- [Request 1] In the moon buggy discussion, what does the first post say the buggy let the astronauts do?

- [Text to read]
=-=-=

Why do you take a car anywhere? Sure beats walking. The buggy enabled the astronauts to spend more time taking measurements and samples at farther locations from their landing point than they would have just walking there and back.
brace22
reply to post by wmd_2008
Now on to the OP. I believe we went the moon. I also believe we have been lied to about what exactly happened up there. But we were there for sure.
The video is awesome. Yes, the buggy does seem to move Earthly, but none of us have ever been to the moon, so we don't know jack about the handling of a car in space. So there.
phantomlord
reply to post by wmd_2008
I'm sure the cameras on the rover craft are very different from your typical DSLR. We don't know anything about the tech they used to capture this film. So yeah, exposure and other technical settings like that are hard to form a legitimate argument around.

=-=-=

- [Request 2] Put the listing from the line with "Click on each" up to and including the line with "building: (378, 505)" into a two-column CSV with the headers request and answer. Give one row per request, put each value in its own quoted field with line breaks replaced by spaces, and leave the pictures out.

- [Data rows]
=-=-=

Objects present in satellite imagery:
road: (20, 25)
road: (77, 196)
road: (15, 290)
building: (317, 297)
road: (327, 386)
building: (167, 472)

=-=-=

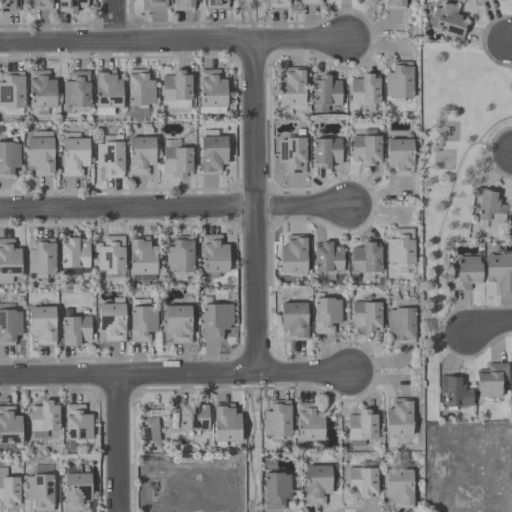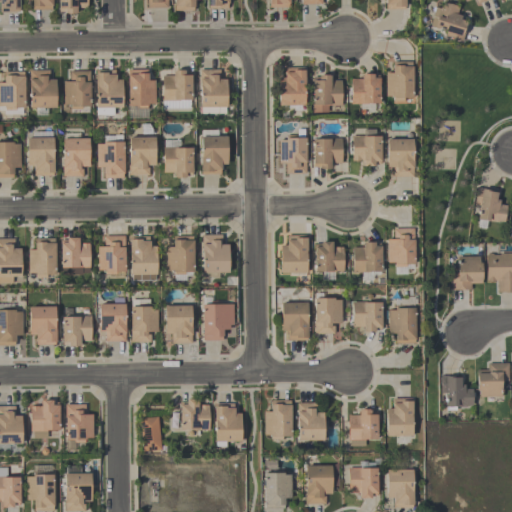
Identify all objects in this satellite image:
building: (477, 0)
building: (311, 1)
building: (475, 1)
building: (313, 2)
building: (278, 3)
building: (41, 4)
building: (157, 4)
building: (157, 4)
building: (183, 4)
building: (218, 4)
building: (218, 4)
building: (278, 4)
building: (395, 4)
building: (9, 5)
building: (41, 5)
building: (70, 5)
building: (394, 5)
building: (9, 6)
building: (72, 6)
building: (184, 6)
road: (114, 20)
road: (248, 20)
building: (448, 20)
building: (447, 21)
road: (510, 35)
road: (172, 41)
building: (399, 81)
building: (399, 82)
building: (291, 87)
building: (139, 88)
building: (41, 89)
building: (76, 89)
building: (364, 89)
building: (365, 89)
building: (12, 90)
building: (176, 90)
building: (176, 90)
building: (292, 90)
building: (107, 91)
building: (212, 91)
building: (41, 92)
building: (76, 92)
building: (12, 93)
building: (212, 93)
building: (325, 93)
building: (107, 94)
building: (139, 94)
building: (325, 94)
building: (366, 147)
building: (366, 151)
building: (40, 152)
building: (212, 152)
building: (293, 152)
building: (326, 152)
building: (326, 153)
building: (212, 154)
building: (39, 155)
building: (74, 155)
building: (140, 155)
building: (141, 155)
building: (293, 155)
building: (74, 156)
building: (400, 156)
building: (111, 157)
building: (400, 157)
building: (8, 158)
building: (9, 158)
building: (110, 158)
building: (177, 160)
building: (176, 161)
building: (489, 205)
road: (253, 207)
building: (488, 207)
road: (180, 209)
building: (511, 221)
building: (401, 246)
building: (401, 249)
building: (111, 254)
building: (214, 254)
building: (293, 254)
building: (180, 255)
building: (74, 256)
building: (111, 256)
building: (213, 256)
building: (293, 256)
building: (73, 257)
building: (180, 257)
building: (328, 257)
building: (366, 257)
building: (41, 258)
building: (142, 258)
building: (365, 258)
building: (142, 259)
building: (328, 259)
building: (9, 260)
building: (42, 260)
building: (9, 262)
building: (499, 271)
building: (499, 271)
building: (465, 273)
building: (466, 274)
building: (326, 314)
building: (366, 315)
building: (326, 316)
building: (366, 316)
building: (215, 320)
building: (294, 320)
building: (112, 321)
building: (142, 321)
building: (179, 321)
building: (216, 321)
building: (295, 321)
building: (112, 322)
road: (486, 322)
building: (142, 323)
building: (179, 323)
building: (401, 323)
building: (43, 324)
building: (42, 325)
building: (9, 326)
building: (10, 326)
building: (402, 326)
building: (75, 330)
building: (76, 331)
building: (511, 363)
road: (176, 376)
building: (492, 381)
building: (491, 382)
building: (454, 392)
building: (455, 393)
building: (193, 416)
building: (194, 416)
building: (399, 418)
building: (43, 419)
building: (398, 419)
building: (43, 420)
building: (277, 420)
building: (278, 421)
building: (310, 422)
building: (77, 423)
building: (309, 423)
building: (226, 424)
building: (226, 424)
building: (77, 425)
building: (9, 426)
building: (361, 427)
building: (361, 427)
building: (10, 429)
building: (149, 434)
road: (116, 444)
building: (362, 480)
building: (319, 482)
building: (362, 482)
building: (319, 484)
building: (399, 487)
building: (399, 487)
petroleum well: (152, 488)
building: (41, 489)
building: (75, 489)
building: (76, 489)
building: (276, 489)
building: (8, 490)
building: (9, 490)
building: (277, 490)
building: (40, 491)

=-=-=

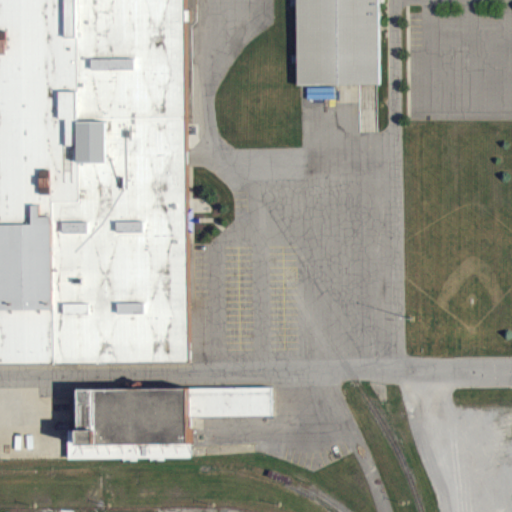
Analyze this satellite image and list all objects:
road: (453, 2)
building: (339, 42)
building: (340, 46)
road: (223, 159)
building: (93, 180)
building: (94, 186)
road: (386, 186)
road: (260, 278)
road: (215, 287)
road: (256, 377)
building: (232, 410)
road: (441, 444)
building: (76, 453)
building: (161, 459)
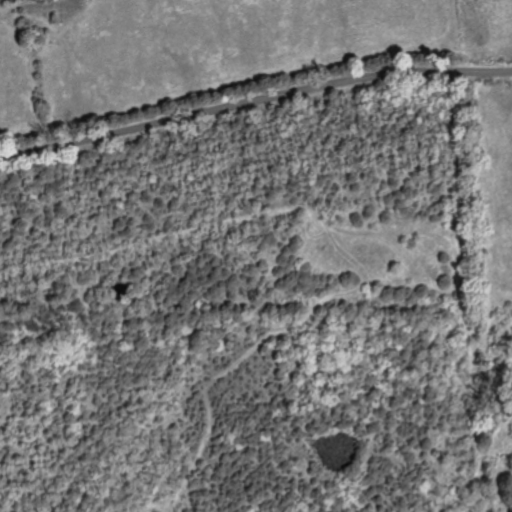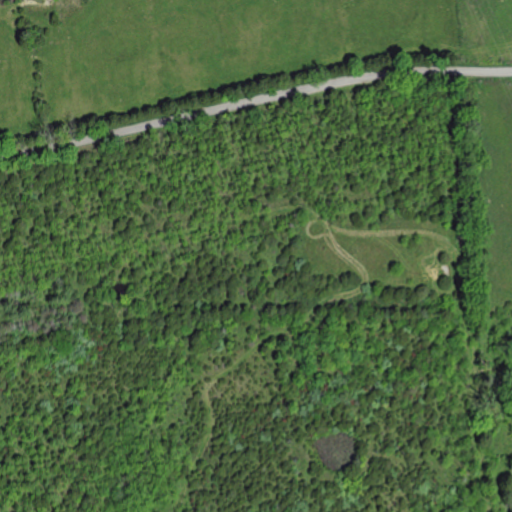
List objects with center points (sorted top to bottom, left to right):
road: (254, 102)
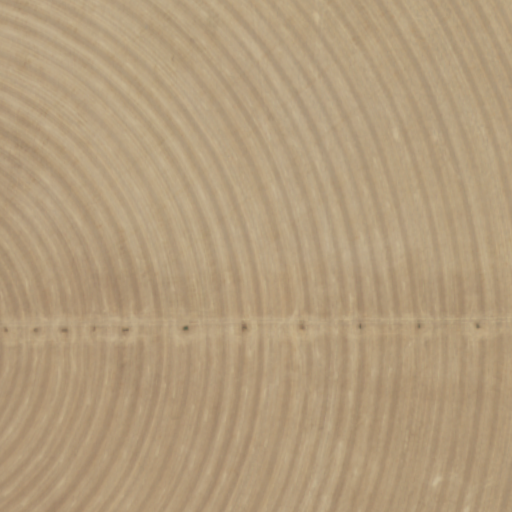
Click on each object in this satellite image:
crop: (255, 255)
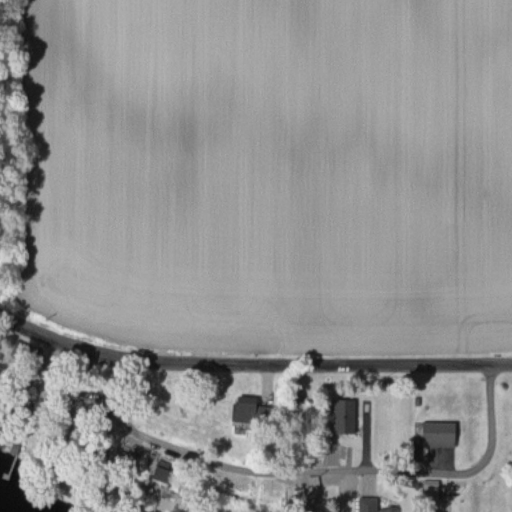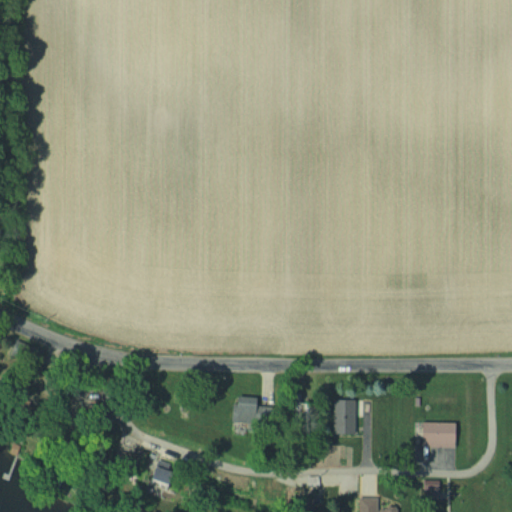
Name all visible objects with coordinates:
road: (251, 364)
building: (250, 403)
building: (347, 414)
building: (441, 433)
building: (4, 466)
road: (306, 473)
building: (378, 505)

=-=-=

- [Complete answer 1] It let them spend more time taking measurements and samples at locations farther from their landing point than walking there and back would have allowed.

- [Complete answer 2]
request,answer
"Click on each object in this satellite image:","crop: (255, 255)"
"Name all visible objects with coordinates:","road: (251, 364) building: (250, 403) building: (347, 414) building: (441, 433) building: (4, 466) road: (306, 473) building: (378, 505)"